(Supplied records Opens)
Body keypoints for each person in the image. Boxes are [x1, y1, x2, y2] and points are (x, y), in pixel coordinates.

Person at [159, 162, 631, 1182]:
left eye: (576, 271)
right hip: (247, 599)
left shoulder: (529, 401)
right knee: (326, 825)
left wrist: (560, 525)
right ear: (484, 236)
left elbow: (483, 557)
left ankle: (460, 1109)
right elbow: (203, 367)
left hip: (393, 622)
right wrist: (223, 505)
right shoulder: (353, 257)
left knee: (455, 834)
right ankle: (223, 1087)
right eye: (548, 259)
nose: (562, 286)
(Supplied records Closes)
(Supplied records Opens)
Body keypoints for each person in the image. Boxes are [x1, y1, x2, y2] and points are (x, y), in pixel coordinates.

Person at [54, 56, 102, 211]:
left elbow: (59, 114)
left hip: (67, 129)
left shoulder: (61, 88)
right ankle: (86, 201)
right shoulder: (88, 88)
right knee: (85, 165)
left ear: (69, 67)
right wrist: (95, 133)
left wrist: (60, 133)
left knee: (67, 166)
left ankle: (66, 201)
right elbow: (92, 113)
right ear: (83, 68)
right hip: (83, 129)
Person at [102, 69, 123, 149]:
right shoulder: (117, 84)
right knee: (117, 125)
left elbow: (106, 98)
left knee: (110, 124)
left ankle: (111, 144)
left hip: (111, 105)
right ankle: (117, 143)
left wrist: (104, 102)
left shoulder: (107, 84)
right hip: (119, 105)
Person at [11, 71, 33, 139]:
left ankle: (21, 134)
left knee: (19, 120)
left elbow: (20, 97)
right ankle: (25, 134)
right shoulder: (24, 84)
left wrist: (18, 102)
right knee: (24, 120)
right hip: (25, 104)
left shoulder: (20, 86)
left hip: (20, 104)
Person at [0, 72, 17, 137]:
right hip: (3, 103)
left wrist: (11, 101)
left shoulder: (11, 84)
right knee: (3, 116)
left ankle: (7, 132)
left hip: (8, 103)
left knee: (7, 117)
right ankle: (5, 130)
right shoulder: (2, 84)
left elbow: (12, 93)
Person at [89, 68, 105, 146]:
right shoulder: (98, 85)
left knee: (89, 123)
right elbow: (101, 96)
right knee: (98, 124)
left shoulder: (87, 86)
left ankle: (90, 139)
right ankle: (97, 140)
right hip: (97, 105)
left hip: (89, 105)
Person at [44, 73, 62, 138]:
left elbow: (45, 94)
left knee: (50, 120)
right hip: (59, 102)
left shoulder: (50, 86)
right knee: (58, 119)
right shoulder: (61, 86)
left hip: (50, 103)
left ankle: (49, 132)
(Supplied records Closes)
Wherever the line holding "right shoulder: (2, 84)" falls in the entries above, copy exactly from it through the line holding "left ankle: (49, 132)", inclusive, and add nothing.

right shoulder: (2, 84)
left elbow: (12, 93)
Person at [89, 68, 105, 146]:
right shoulder: (98, 85)
left knee: (89, 123)
right elbow: (101, 96)
right knee: (98, 124)
left shoulder: (87, 86)
left ankle: (90, 139)
right ankle: (97, 140)
right hip: (97, 105)
left hip: (89, 105)
Person at [44, 73, 62, 138]:
left elbow: (45, 94)
left knee: (50, 120)
right hip: (59, 102)
left shoulder: (50, 86)
right knee: (58, 119)
right shoulder: (61, 86)
left hip: (50, 103)
left ankle: (49, 132)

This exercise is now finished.